Swap "biggest" for "largest" in the lines below and leave everything else unchanged. Omit the pictures from your answer.
++++ Source material ++++
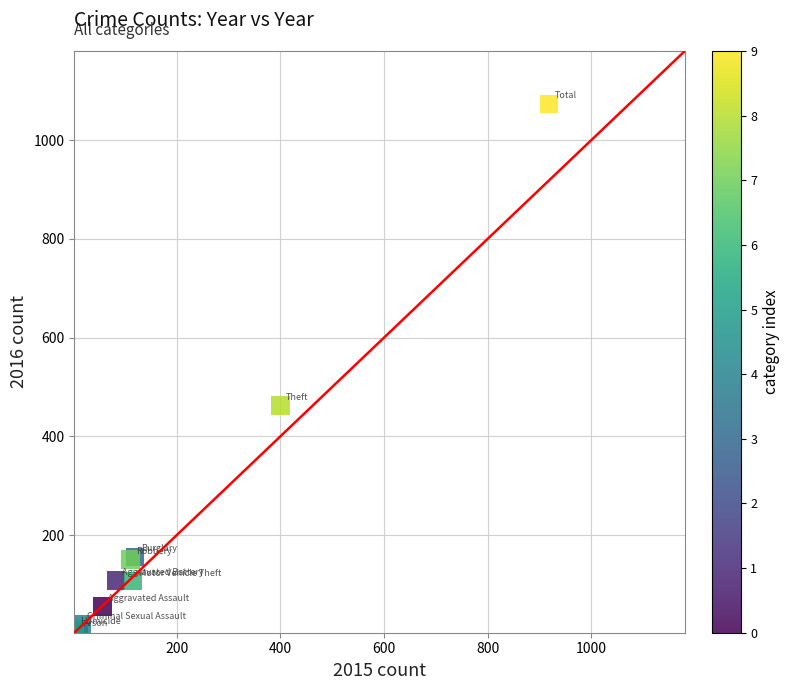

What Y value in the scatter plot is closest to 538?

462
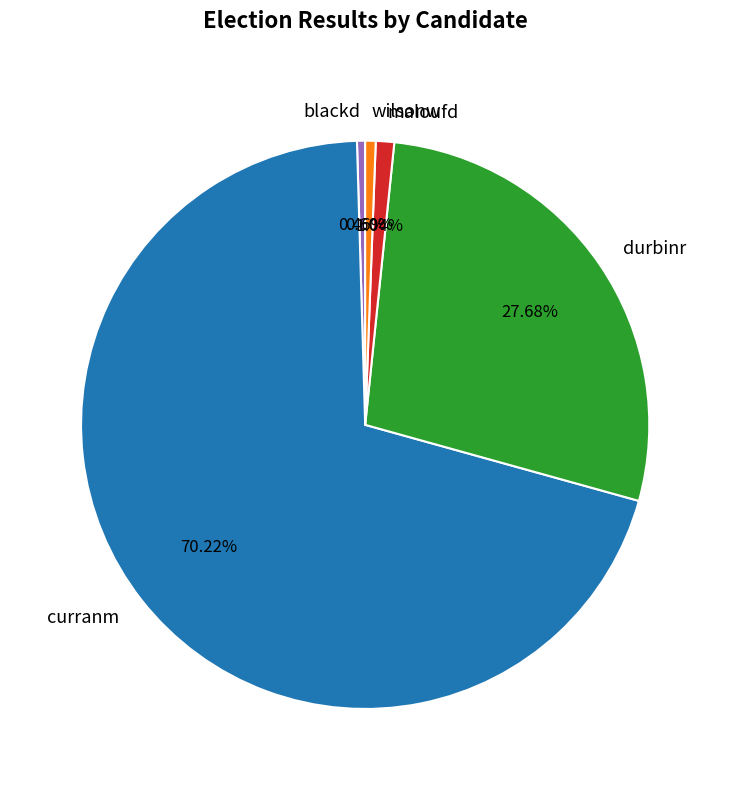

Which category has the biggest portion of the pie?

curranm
++++
> _Answer for this exercise_:
What Y value in the scatter plot is closest to 538?

462

Which category has the largest portion of the pie?

curranm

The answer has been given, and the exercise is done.